Eduardnol
Eduardnol

Reputation: 27

Memory Allocation C with pointers and structures

I'm trying to write to a pointer by accessing it and allocating memory from other function. But after a few iterations on the while statement, core dumped is thrown. I get the data from a file that it's ensured to be in the correct format.
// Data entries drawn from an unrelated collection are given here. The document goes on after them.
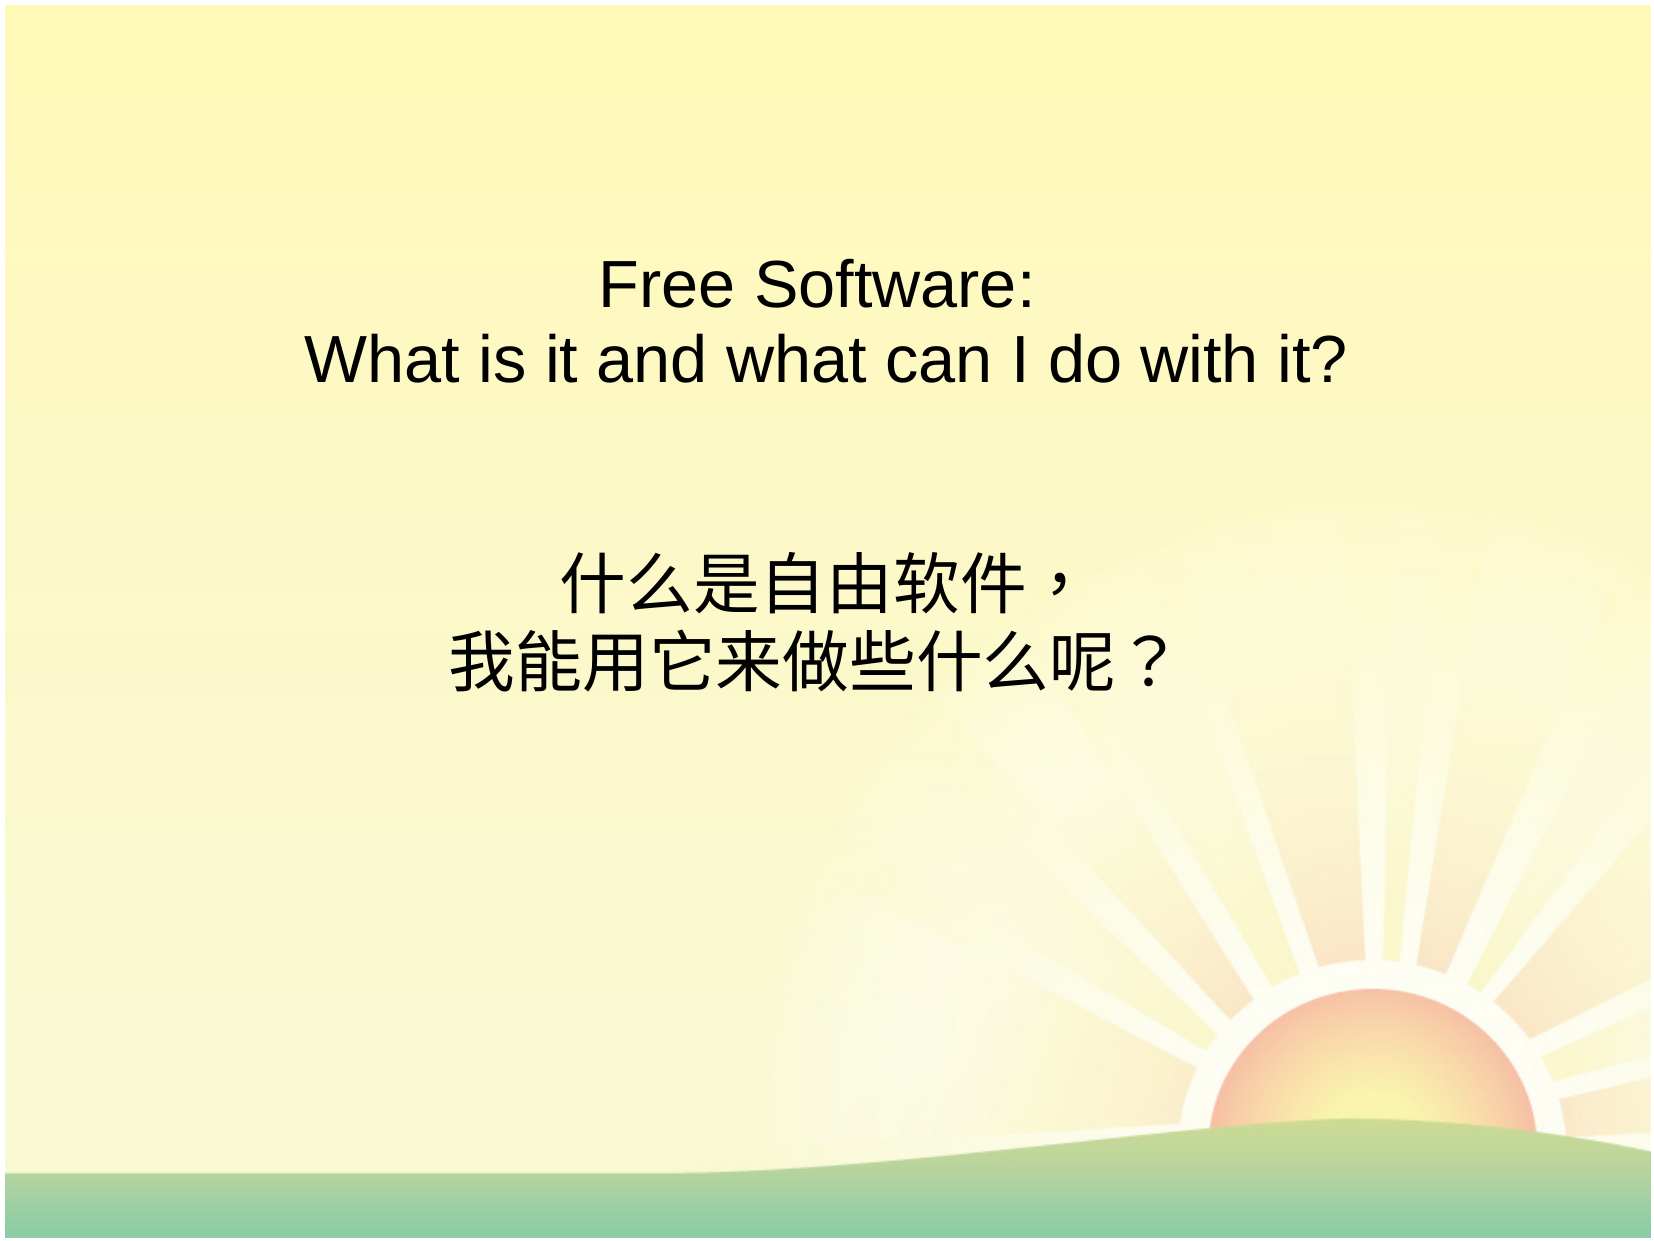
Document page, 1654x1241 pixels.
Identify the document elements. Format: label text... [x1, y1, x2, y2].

subtitle Free Software: What is it and what can I do with it? 什么是自由软件， 我能用它来做些什么呢？ [82, 49, 1571, 901]
picture [5, 5, 1651, 1238]
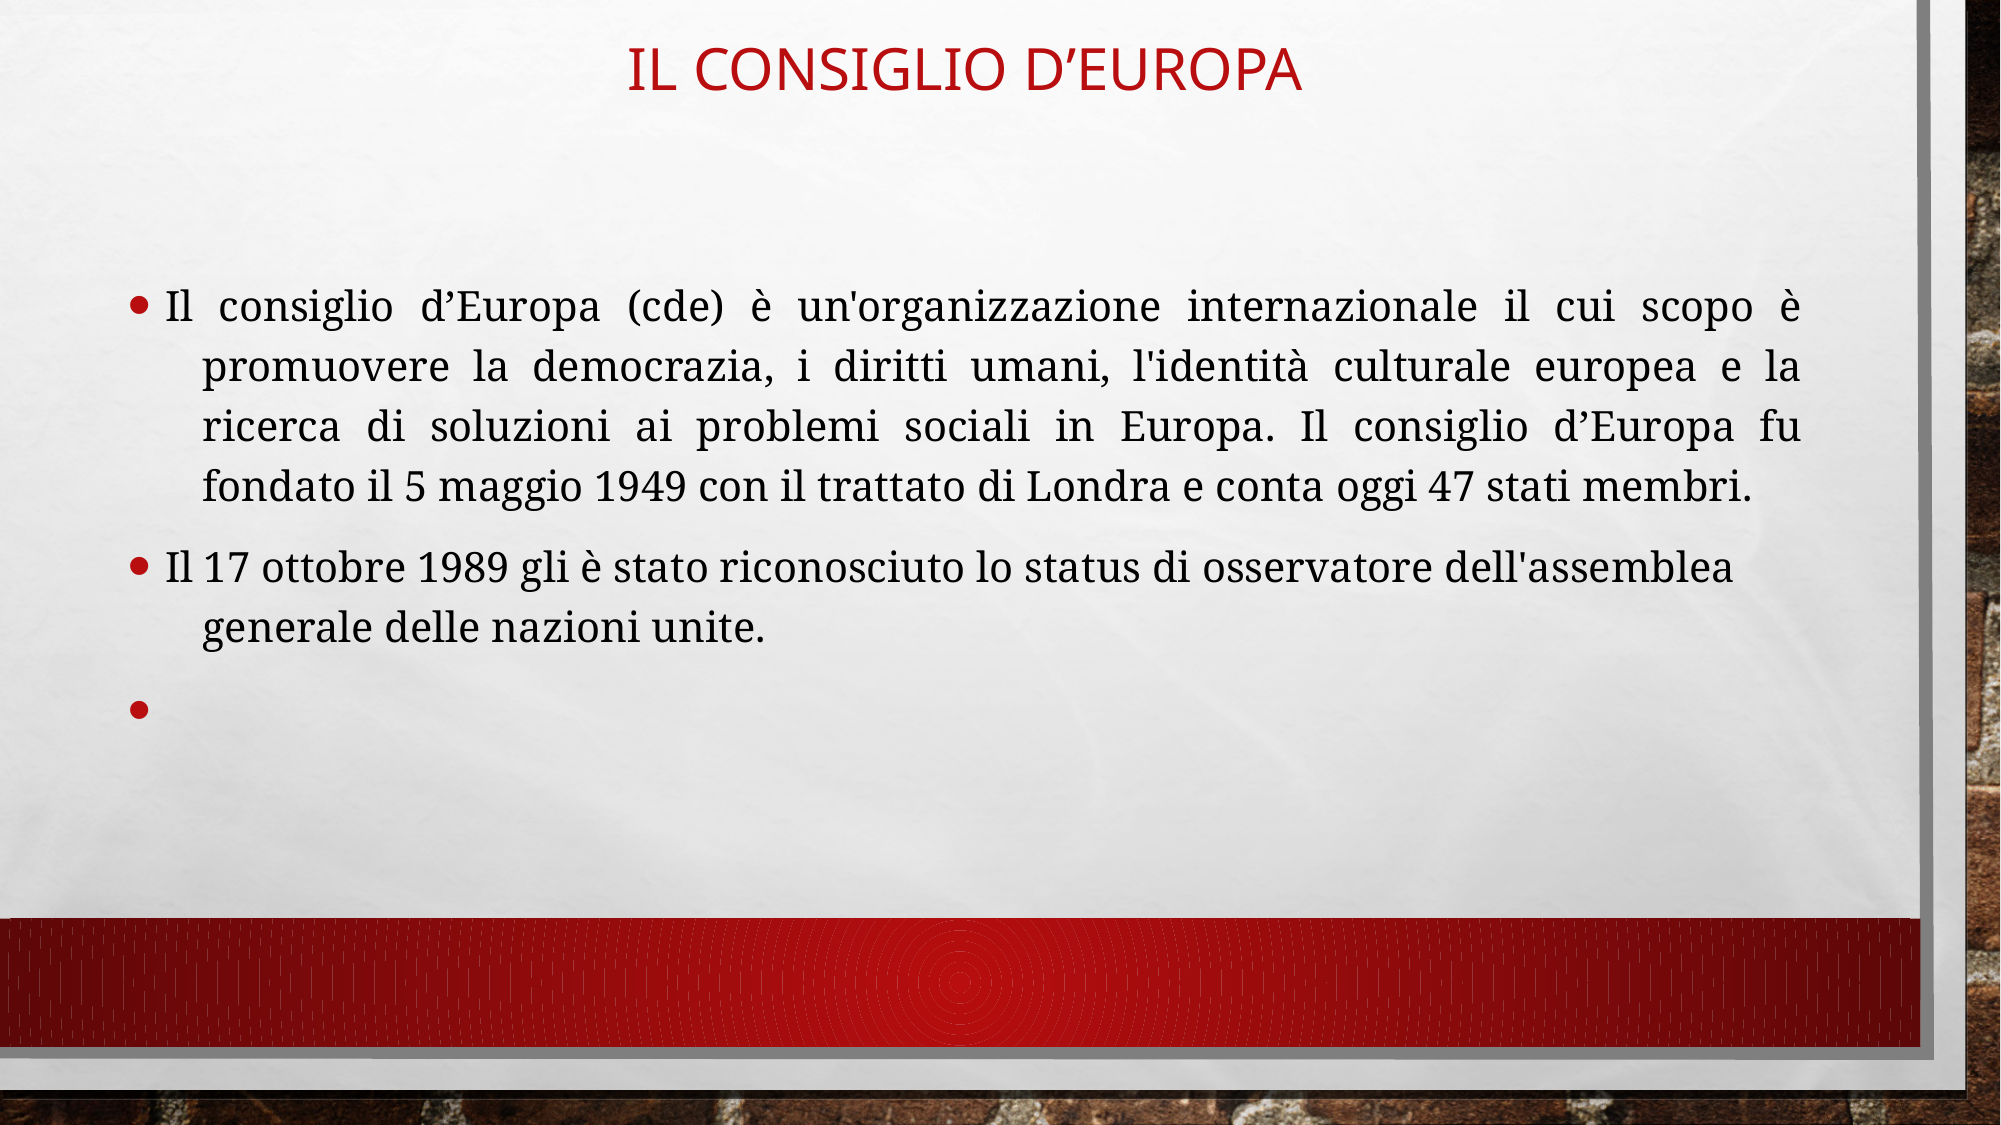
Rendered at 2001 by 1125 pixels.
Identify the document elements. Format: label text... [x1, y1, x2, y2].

list Il consiglio d’Europa (cde) è un'organizzazione internazionale il cui scopo è promuovere la democrazia, i diritti umani, l'identità culturale europea e la ricerca di soluzioni ai problemi sociali in Europa. Il consiglio d’Europa fu fondato il 5 maggio 1949 con il trattato di Londra e conta oggi 47 stati membri. Il 17 ottobre 1989 gli è stato riconosciuto lo status di osservatore dell'assemblea generale delle nazioni unite. [112, 134, 1818, 882]
title Il consiglio d’europa [112, 26, 1819, 117]
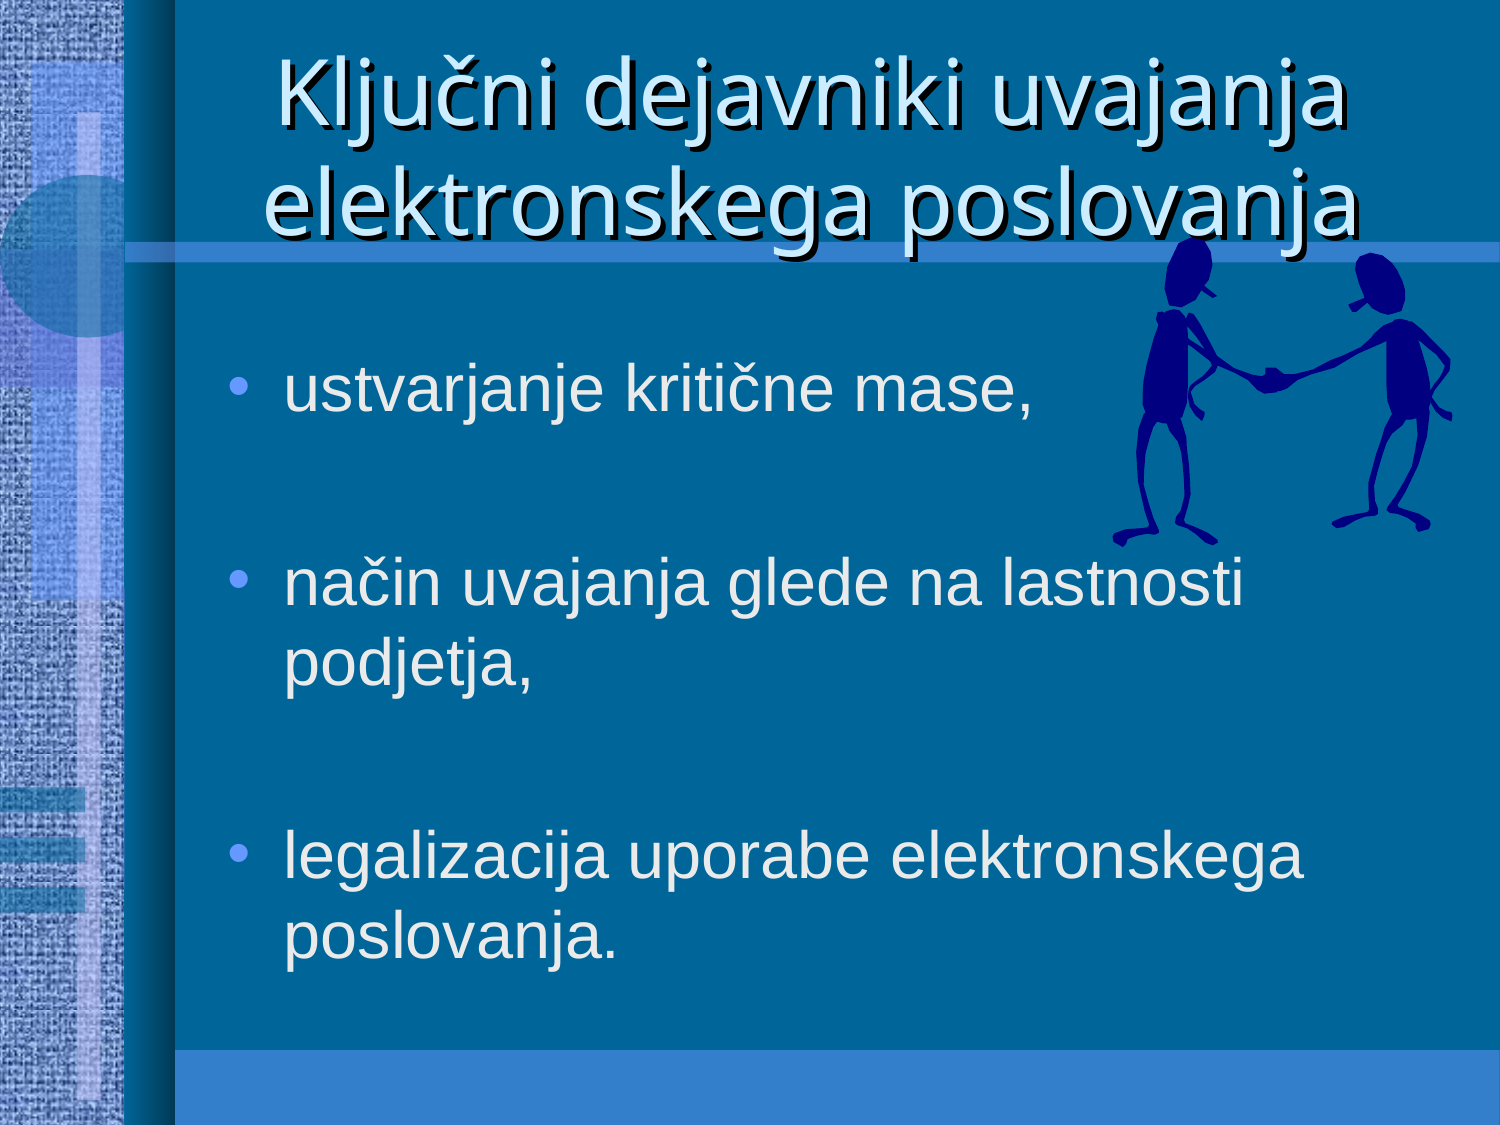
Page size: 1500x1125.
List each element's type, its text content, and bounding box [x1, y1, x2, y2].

picture [0, 388, 124, 1125]
chart [1112, 237, 1453, 548]
picture [0, 0, 123, 249]
list ustvarjanje kritične mase, način uvajanja glede na lastnosti podjetja, legalizacija uporabe elektronskega poslovanja. [212, 337, 1488, 1013]
title Ključni dejavniki uvajanja elektronskega poslovanja [124, 26, 1500, 262]
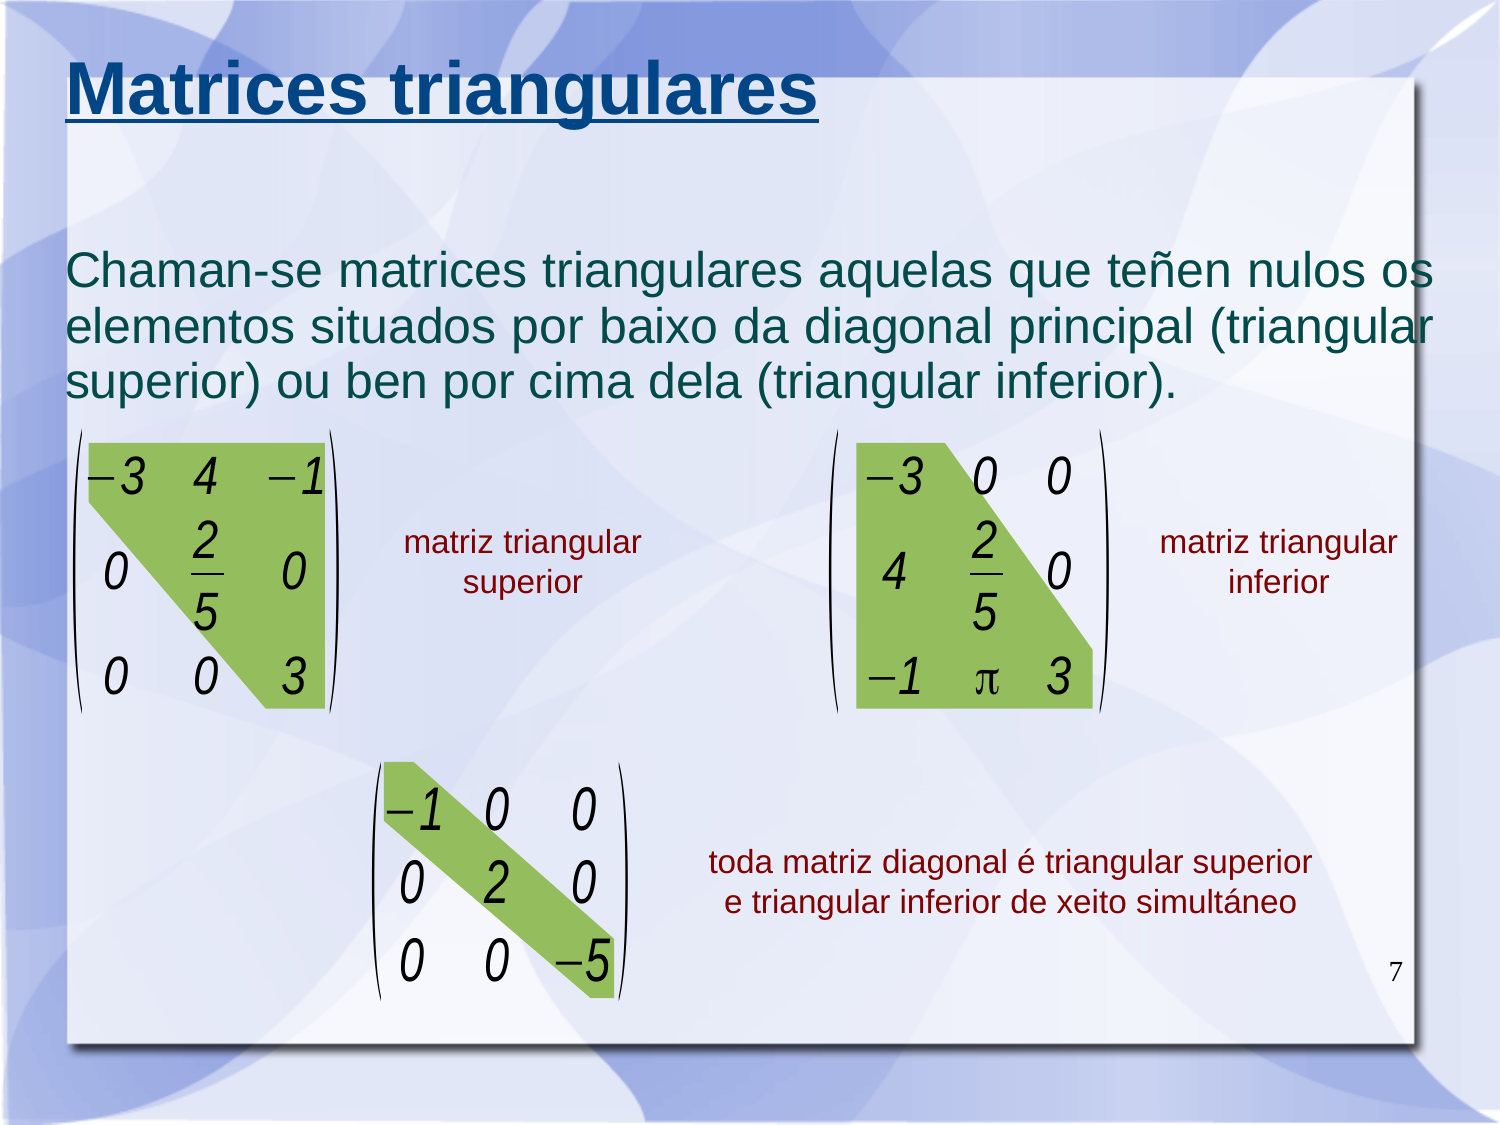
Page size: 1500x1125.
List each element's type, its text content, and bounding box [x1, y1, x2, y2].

It fails when there are still names to read from the file (checked with the debugger)

Main

Category *category = NULL;
memoryAllocate(&category);

Memory Allocation

memoryAllocate(Category **category){

 int elements;
 char name[NAME];
 int i = 0;
 FILE *fPeces;

  [...]

    //Get the number of elements from the file
    fscanf(fPeces, "%d", &elements);
    *category = (Category *)malloc(sizeof(Category) * elements));
    if(*category == NULL){
        //ERROR
    }
    else{

        while(i < elements){

            fgets(name, NAME, fPeces);
            strcpy(category[i]->categoryName, name);
            i++;

        }
}

Structure

typedef struct categoria {
    char categoryName[NAME];
    int part_num;
    Parts *parts;
} Category;

FILE (first number is the number of categories and the rest are the names)

6
category 1
category 2
category 3
category 4
category 5
category 6

Upvotes: 0

Views: 69

Answers (1)

Carl Norum
Carl Norum

Reputation: 224844

You're derefencing the wrong thing in your while loop. This line:

strcpy(category[i]->categoryName, name);

Should be:

strcpy((*category)[i].categoryName, name);

Editorial notes:

  1. This problem is why I recommend minimizing the use of nested pointers where possible - it gets confusing fast. Instead of using *category all over the place, allocate that array locally:

    Category *myArray = malloc(elements * sizeof *myArray);
    

    Do your work with it:

    strcpy(myArray[i].name, name);
    

    And then only when you're done, copy that pointer into the output parameter:

    *category = myArray;
    
  2. while(!feof(... is always wrong.

  3. Don't cast the result of malloc.